## Work instructions
Look below for the line containing "With more than"; from there, print each line exactly up to and including the line containing "That's not all!", and stop.

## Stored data
┌──

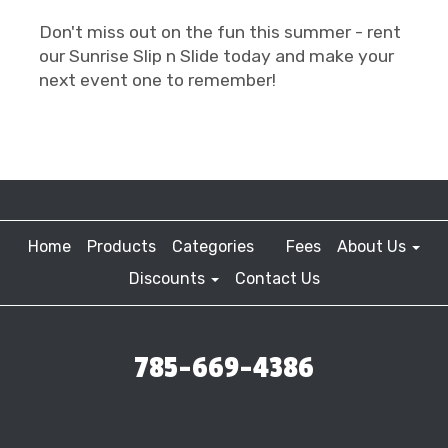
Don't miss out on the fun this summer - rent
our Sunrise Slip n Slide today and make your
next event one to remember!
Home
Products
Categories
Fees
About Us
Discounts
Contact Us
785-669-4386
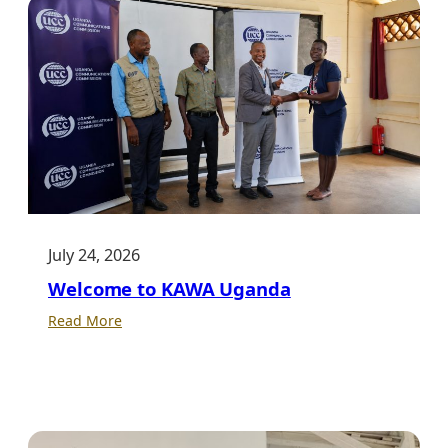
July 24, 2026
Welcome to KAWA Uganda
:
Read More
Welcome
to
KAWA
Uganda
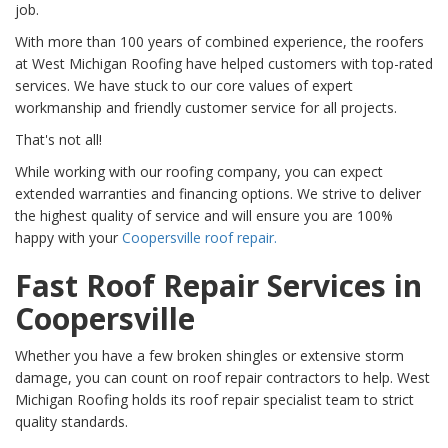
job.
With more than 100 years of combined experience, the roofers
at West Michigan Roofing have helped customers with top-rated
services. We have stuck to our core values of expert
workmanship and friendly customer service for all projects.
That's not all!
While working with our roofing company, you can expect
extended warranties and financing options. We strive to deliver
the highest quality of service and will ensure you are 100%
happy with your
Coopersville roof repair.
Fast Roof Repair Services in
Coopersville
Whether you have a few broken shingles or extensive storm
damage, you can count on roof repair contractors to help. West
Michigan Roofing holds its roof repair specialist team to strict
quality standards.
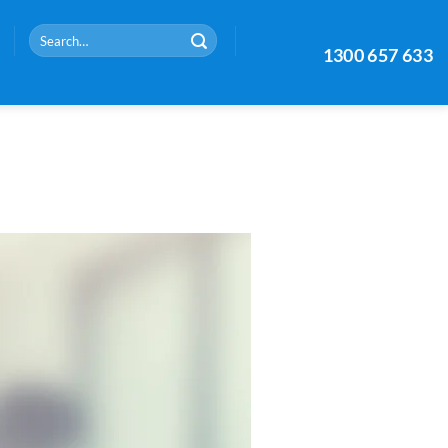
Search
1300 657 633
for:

└──
┌──

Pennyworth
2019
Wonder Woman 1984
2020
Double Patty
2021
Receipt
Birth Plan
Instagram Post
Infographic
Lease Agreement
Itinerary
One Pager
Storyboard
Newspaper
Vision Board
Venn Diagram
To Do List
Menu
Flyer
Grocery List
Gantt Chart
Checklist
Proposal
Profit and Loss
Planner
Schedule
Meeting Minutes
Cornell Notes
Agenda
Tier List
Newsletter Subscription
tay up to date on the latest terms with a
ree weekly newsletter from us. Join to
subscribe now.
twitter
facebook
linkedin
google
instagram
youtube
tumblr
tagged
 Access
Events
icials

└──

## Exercise output
With more than 100 years of combined experience, the roofers
at West Michigan Roofing have helped customers with top-rated
services. We have stuck to our core values of expert
workmanship and friendly customer service for all projects.
That's not all!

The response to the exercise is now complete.